Wednesday, 21 December 2016

"The Witches of Cambridge" by Menna van Praag (Allison and Busby, 2016)

The events and dramas are standard (other than being set in evocative Cambridge), and reported in a standard way, except that some of the characters have minor magical powers - so minor that they often seem gratuitous. Maybe "witch lit" is fashionable. Most of the women are chasing men, the love sometimes unrequited. One plotline seems to depend on one witch (Kat) not realising that another witch (her sister) might use magic. And George's confession on p.246 isn't really fair to the reader.

Two-thirds through, it becomes more eventful, which helps compensate for the lack of depth. I thought the Theo+Héloise relationship was the best-handled of the pairings. On the minus side, I doubt that an advanced math student would say "Ready to discuss the finer points of complex calculus?" to his prof. When on p.258 I read "His favourite equation floats into his head" then an equation (fourier series?) is shown, I laughed. Here are some extracts -

  • Héloise looks out at the park, at the trees against the Tupperware sky, at the light drizzle beginning to fall. And suddenly she feels more alone than she's ever felt in her life, filled with a deep black emptiness heavier even than the day Francois died. As if every moment of despair over the past two years had been spun together, woven into a blanket that falls over Héloise, suffocating her, breath by shallow breath (p.46)
  • Kat feels tears filling her eyes and darkness seeping into her chest. Don't. Don't. Hold it together. Be strong. Be strong. Just for now. Just until you're alone again. And, because Kat has always been good at hiding her feelings - how else can you be secretly in love with your best friend for so long? - she manages it now. Kat knows that once she's back in her room at Trinity College, once she's slammed the door shut behind her, she'll fall to the floor and sob. She will sob until her throat hurts nearly as much as her heart. But it doesn't matter. It only matters that she doesn't do it now. (p.114)
  • George can barely contain his excitement. How did this happen? How does he have a date - is it a date? He certainly hopes so - with the beautiful and supremely talented Cosima Rubens? He's not entirely certain it is a date; after all, she's still technically married and, given his long history of romantic disappointment, he wonders if he might have got it wrong. He's also not exactly sure how they went so suddenly from being friendly acquaintances to potential partners, but for some reason it feels sort of right, so he's prepared to go with it. (p.122)
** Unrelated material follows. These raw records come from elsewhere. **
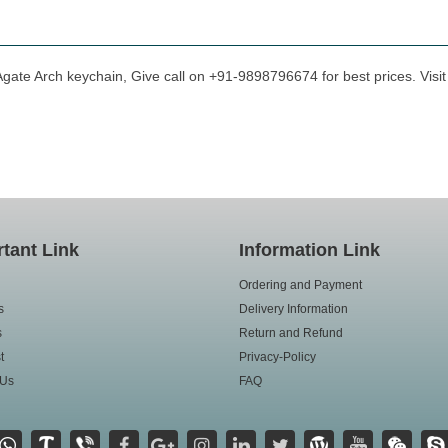
Agate Arch keychain, Give call on +91-9898796674 for best prices. Visit
tant Link
Information Link
Ordering and Payment
s
Delivery Information
s
Return and Refund
t
Privacy-Policy
 Us
FAQ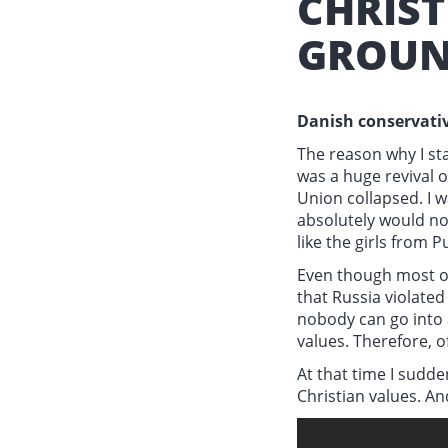
CHRIS
GROUN
Danish conservativ
The reason why I sta
was a huge revival o
Union collapsed. I w
absolutely would no
like the girls from P
Even though most of
that Russia violated
nobody can go into a
values. Therefore, o
At that time I sudd
Christian values. An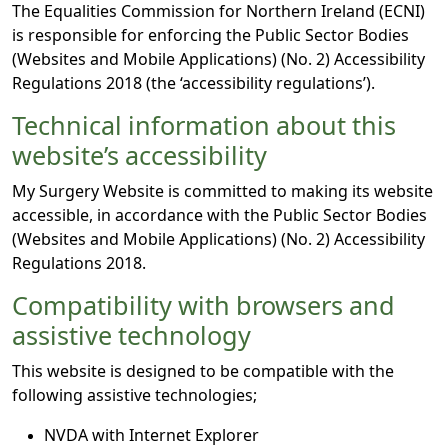
The Equalities Commission for Northern Ireland (ECNI)
is responsible for enforcing the Public Sector Bodies
(Websites and Mobile Applications) (No. 2) Accessibility
Regulations 2018 (the ‘accessibility regulations’).
Technical information about this
website’s accessibility
My Surgery Website is committed to making its website
accessible, in accordance with the Public Sector Bodies
(Websites and Mobile Applications) (No. 2) Accessibility
Regulations 2018.
Compatibility with browsers and
assistive technology
This website is designed to be compatible with the
following assistive technologies;
NVDA with Internet Explorer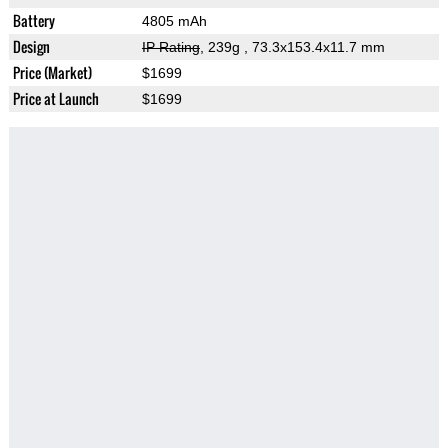
Battery
4805 mAh
Design
IP Rating
, 239g
, 73.3x153.4x11.7 mm
Price (Market)
$1699
Price at Launch
$1699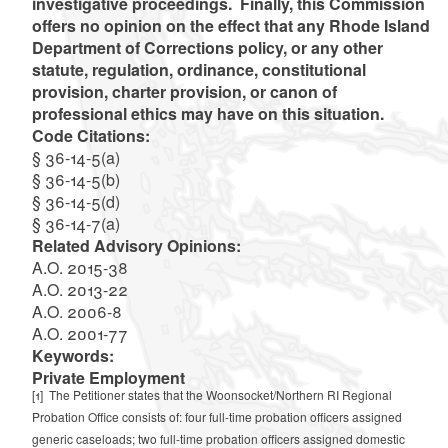
investigative proceedings. Finally, this Commission
offers no opinion on the effect that any Rhode Island
Department of Corrections policy, or any other
statute, regulation, ordinance, constitutional
provision, charter provision, or canon of
professional ethics may have on this situation.
Code Citations:
§ 36-14-5(a)
§ 36-14-5(b)
§ 36-14-5(d)
§ 36-14-7(a)
Related Advisory Opinions:
A.O. 2015-38
A.O. 2013-22
A.O. 2006-8
A.O. 2001-77
Keywords:
Private Employment
[1]
The Petitioner states that the Woonsocket/Northern RI Regional
Probation Office consists of: four full-time probation officers assigned
generic caseloads; two full-time probation officers assigned domestic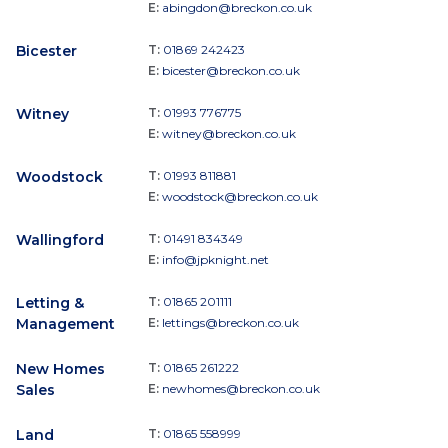
E:
abingdon@breckon.co.uk
Bicester
T:
01869 242423
E:
bicester@breckon.co.uk
Witney
T:
01993 776775
E:
witney@breckon.co.uk
Woodstock
T:
01993 811881
E:
woodstock@breckon.co.uk
Wallingford
T:
01491 834349
E:
info@jpknight.net
Letting &
T:
01865 201111
Management
E:
lettings@breckon.co.uk
New Homes
T:
01865 261222
Sales
E:
newhomes@breckon.co.uk
Land
T:
01865 558999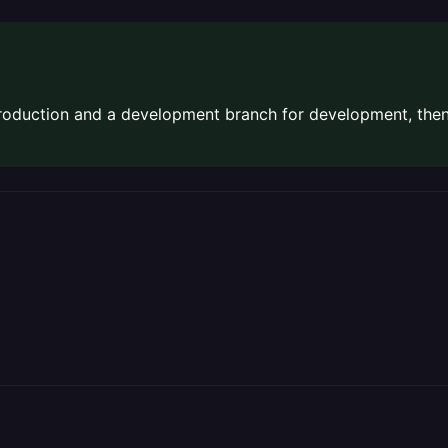
production and a development branch for development, the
At the end there's a list of Cosima's Flowers and Herbs, A Few of Cosima's Baking Spells (i.e. recipes), a Conversion Table section, and a list of The Gods and Goddesses.

Other reviews

  • goodreads
  • Nicole Overmoyer (I think I would have loved the book if it had more magic, more witchcraft. I liked the book because the witches are relatable and I do understand. I finished it, because it was just interesting enough, but I can’t say that I’m going to read it again.)
  • thelitbitch
  • heroesandheartbreakers
  • Jennifer Jensen (I started to lose patience with the back history of the women and was hoping for more of a plot.)